About this task: The listing below should be printed exactly, though its pictures must not be.

╭─ Information supplied

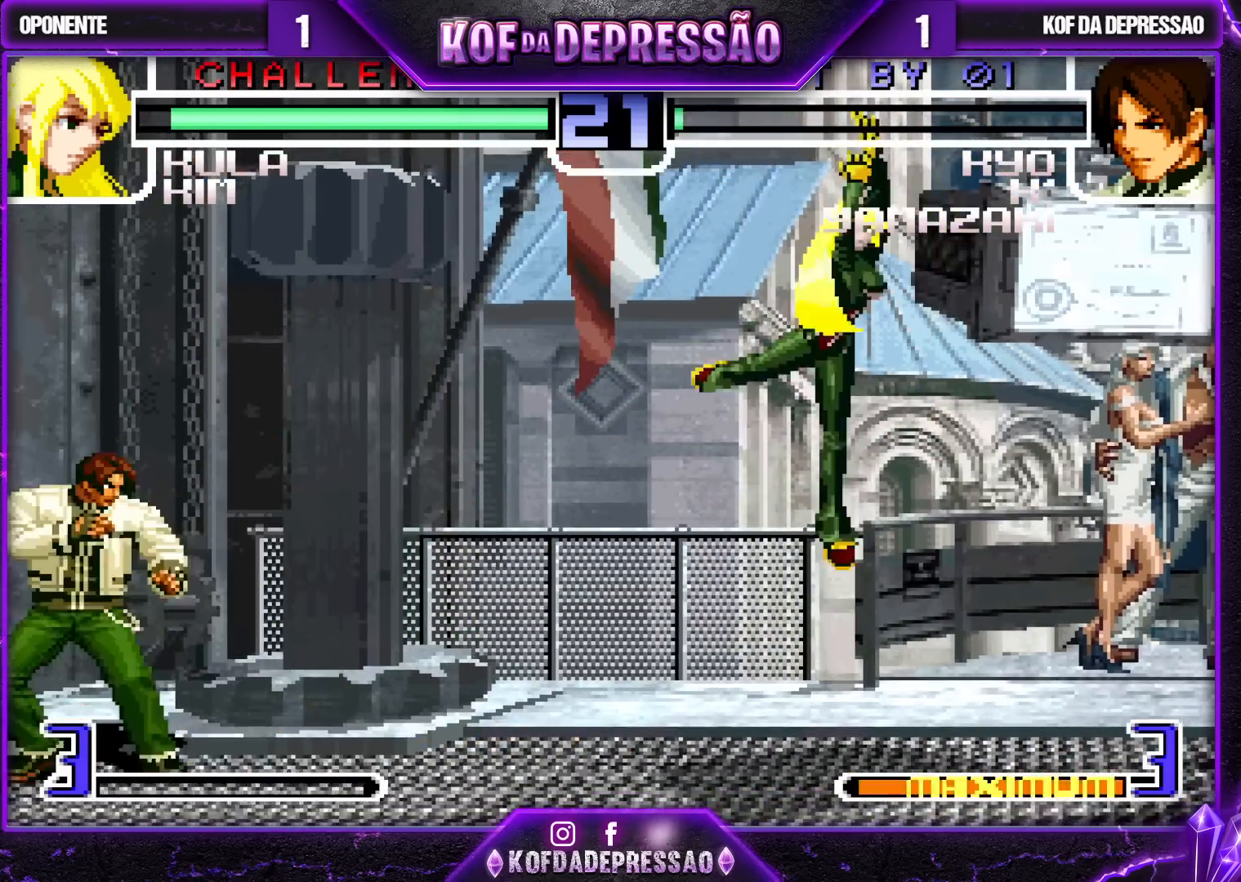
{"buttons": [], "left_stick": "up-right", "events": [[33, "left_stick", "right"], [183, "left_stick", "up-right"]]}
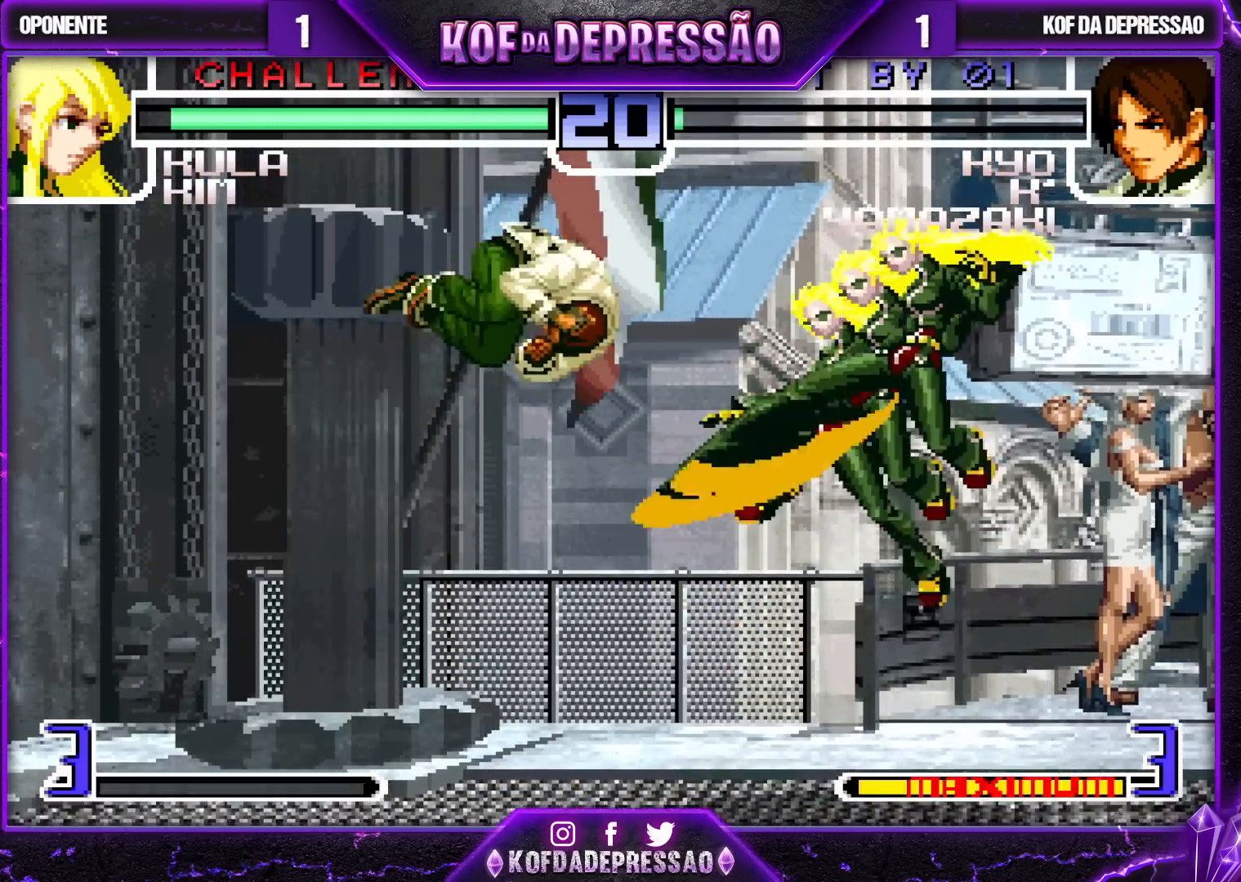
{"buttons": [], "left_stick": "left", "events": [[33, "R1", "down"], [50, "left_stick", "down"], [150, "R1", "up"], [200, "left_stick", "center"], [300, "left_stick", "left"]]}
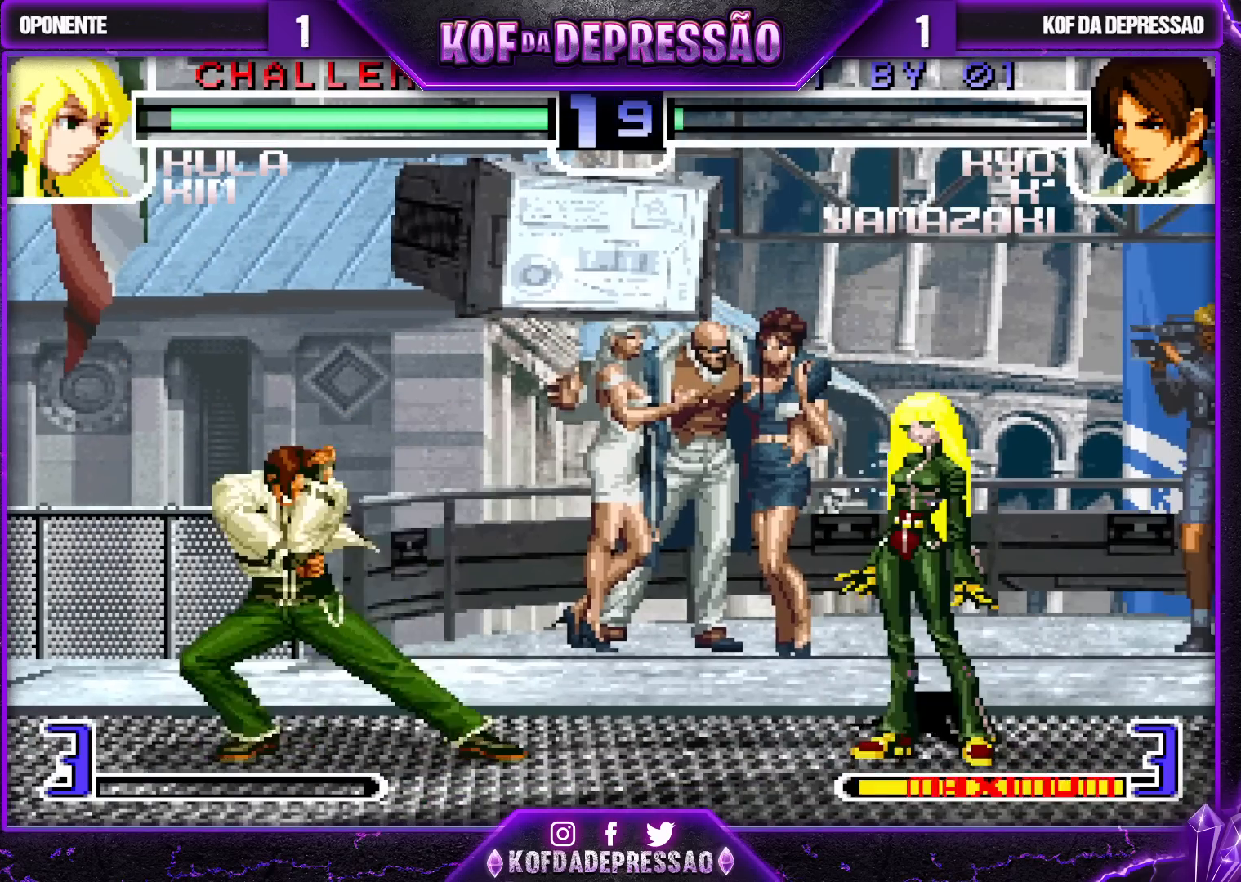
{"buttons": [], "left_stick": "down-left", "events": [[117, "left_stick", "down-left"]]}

╰─

Result for this task:
{"buttons": [], "left_stick": "up-right", "events": [[33, "left_stick", "right"], [183, "left_stick", "up-right"]]}
{"buttons": [], "left_stick": "left", "events": [[33, "R1", "down"], [50, "left_stick", "down"], [150, "R1", "up"], [200, "left_stick", "center"], [300, "left_stick", "left"]]}
{"buttons": [], "left_stick": "down-left", "events": [[117, "left_stick", "down-left"]]}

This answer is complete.